– Od czasu ostatniego kryzysu finansowego ceny żywności w wielu państwach rosną szybciej niż dochody, co ogranicza siłę nabywczą konsumentów – mówi Dariusz Pietras, dyrektor na region Europy Środkowej i Wschodniej w firmie Elanco, czołowym graczu globalnego rynku farmacji weterynaryjnej. – Z danych Eurostatu wynika, że ponad 20 mln gospodarstw, czyli ponad 10 proc. całej populacji unijnej, może pozwolić sobie na pełnowartościowy posiłek tylko co drugi dzień. Z przygotowanego przez Elanco raportu na temat bezpieczeństwa żywnościowego w Europie wynika, że w kryzysowych latach 2007–2013 wzrost cen składników tradycyjnych potraw był najbardziej widoczny w Wielkiej Brytanii. Dochody wzrosły tam o 9 proc., a składniki brytyjskiego śniadania, m.in. bekon i jajka, zdrożały o 31 proc.

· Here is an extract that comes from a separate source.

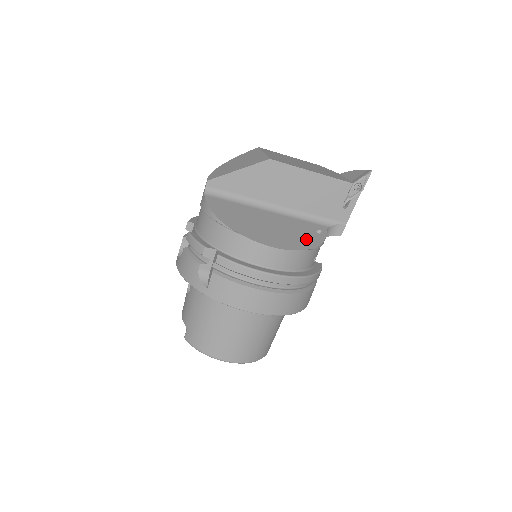
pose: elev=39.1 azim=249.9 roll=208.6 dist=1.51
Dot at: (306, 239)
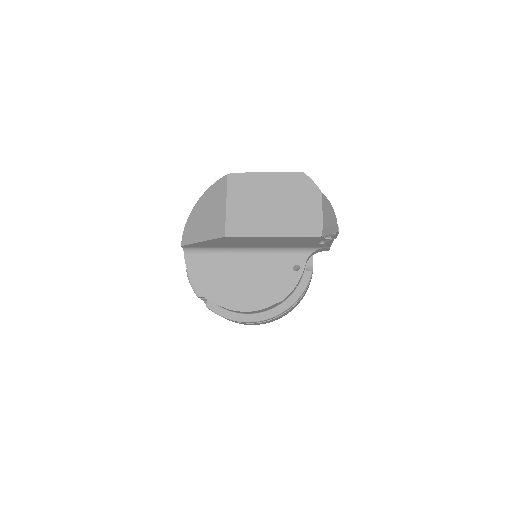
Dot at: (279, 287)
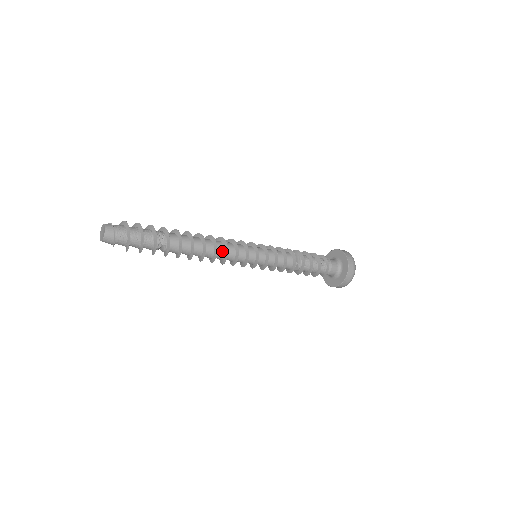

Wśród przeanalizowanych krajów najbardziej, o 46 proc., zwiększyła się cena produktów niezbędnych do zrobienia polskich pierogów z mięsem. Wzrost cen zrównoważył jednak wzrost dochodów w naszym kraju o 64 proc.
– Spodziewany wzrost populacji na świecie doprowadzi z pewnością do zwiększenia popytu na żywność. W efekcie może ona podrożeć. To oznacza dalsze zmniejszenie się dostępności cenowej produktów spożywczych w Europie – uważa Dariusz Pietras.
Polska branża spożywcza ma szanse, aby przekuć rosnący popyt na żywność na swój sukces. – Eksport żywności z naszego kraju może się nadal zwiększać, m.in. za sprawą innowacji, które pozwolą podwyższyć efektywność produkcji zwierzęcej – zaznacza dyrektor w Elanco.
Od tego wejścia Polski do Unii Europejskiej wartość eksportu rolno-spożywczego, licząc w euro, zwiększała się o ponad 300 proc. Tylko w 2014 r. poszedł w górę o 7 proc., do 21,9 mld euro. Według banku BZ WBK w 2015 r. wzrost może wynieść od 5 do 6,5 proc. Z kolei w 2016 r. sięgnie od 2 do 6 proc. W optymistycznym wariancie oznacza to wpływy na poziomie 25 mld euro.